Further, might greater attention to the formal affordances of poetry account for such transitions in our attention to the phenomenal pause? I want to connect McCarthy’s argument explicitly to the formal. Building on a substantial body of scholarship invested in thinking about the logic of suspension, McCarthy’s contribution is to focus on poetry, whereas others have focused on prose. Yet the thematized gets more attention than the formal in . Many poetic forms build suspension into the very bones of poetry. Consider, for example, enjambment’s ability to withhold information for the brief space of a line, or the ways that dramatic monologues portray a speaker working through their own ignorance, lack of patience, or resistance to moving forward. Take the syntactic dislocations, delays, and jaw-swinging rhythms of Robert Browning, which resist a clear narrative path and a reader’s desire to move forward in a comfortable or confident fashion. Think, too, of modes such as the optative, regularly employed by poets such as Augusta Webster and Michael Field to embed the very sort of “active potential” McCarthy explores in Awful Parenthesis (6).
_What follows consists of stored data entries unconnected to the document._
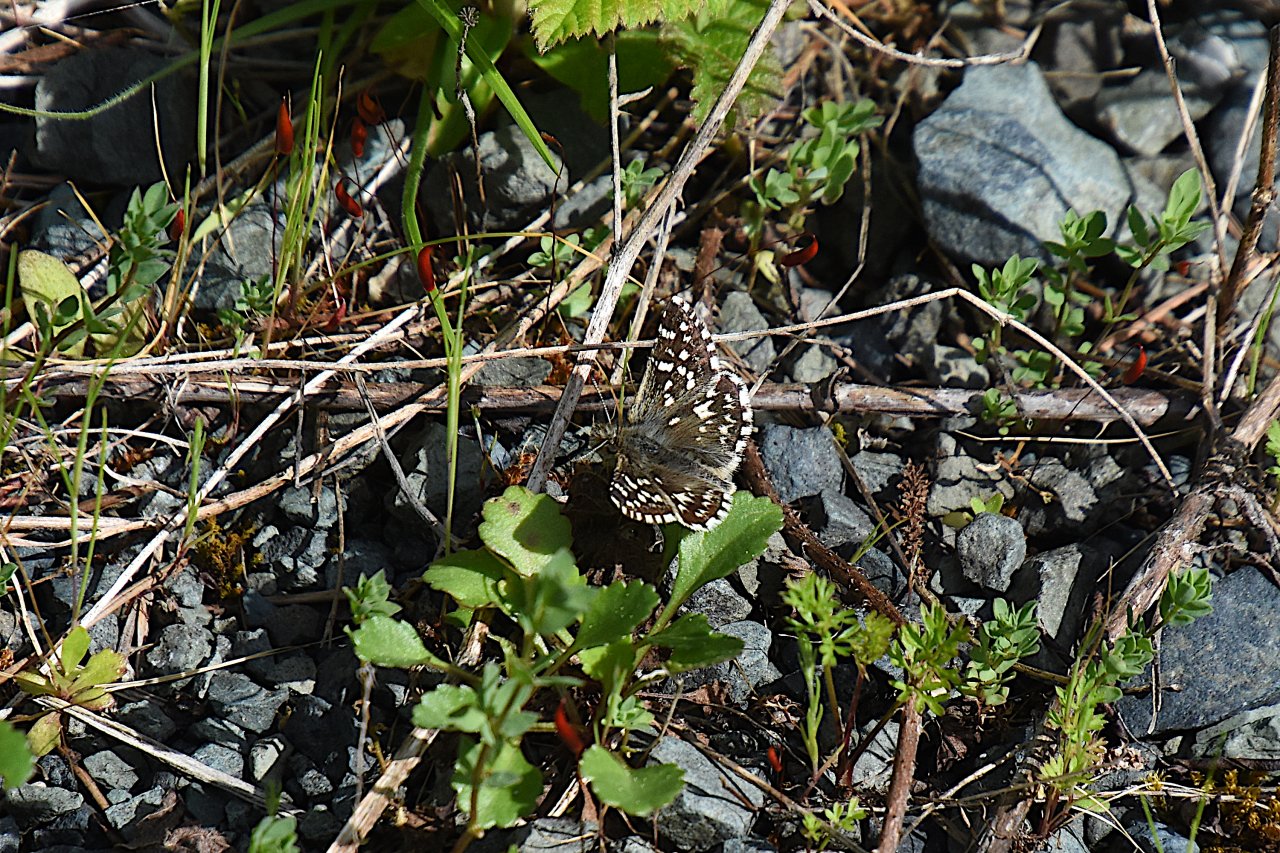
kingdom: Animalia
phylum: Arthropoda
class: Insecta
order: Lepidoptera
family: Hesperiidae
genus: Pyrgus
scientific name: Pyrgus ruralis
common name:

Such formal pauses, false endings, and acts of troubling knowledge are not central to Awful Parenthesis, however. Although McCarthy acknowledges the “structural features of poetry, such as line breaks, metre, and caesura,” she sets historical poetics aside, noting only that “suspension operates within this discourse” (11). Most compelling, then, are the moments when Awful Parenthesis recognizes the complexity of poetry’s moving parts, and its unique ability to trouble, grapple, contend, and problematize through uncertainty and perpetually suspension. For instance, when McCarthy identifies enjambment, repetition, and alliteration in Rossetti’s The Prince’s Progress as mechanisms through which the Prince is “long held / In sweet sleep” (ll. 117-18). Or when she points to Shelley’s iambic pentameter as a method of addressing the overwhelming character of the sublime. In both cases, I found myself wanting more of such readings. What of the ways that poetic forms enable writers such as John Clare and S. T. Coleridge to explore mental health issues, as in “Sonnet: I am” or “Dejection: An Ode”? Not all find in recursive processes and feedback loops a positive response to ontological crises. In many ways, nineteenth-century poetry uniquely enables writers to sound the depths of their own ignorance, and to treat closure as an ongoing, collaborative, and perhaps never-ending process. Since McCarthy’s work is most invested in forms of suspension that “resist, rather than anticipate, the closure of experiment and narrative alike” (11), in closing I wonder: how might greater attention to historical poetics reveal poetry’s singular value as a revelation of the inner workings of mind during states of suspension, or reinforce what we know of poetry’s effects on the body?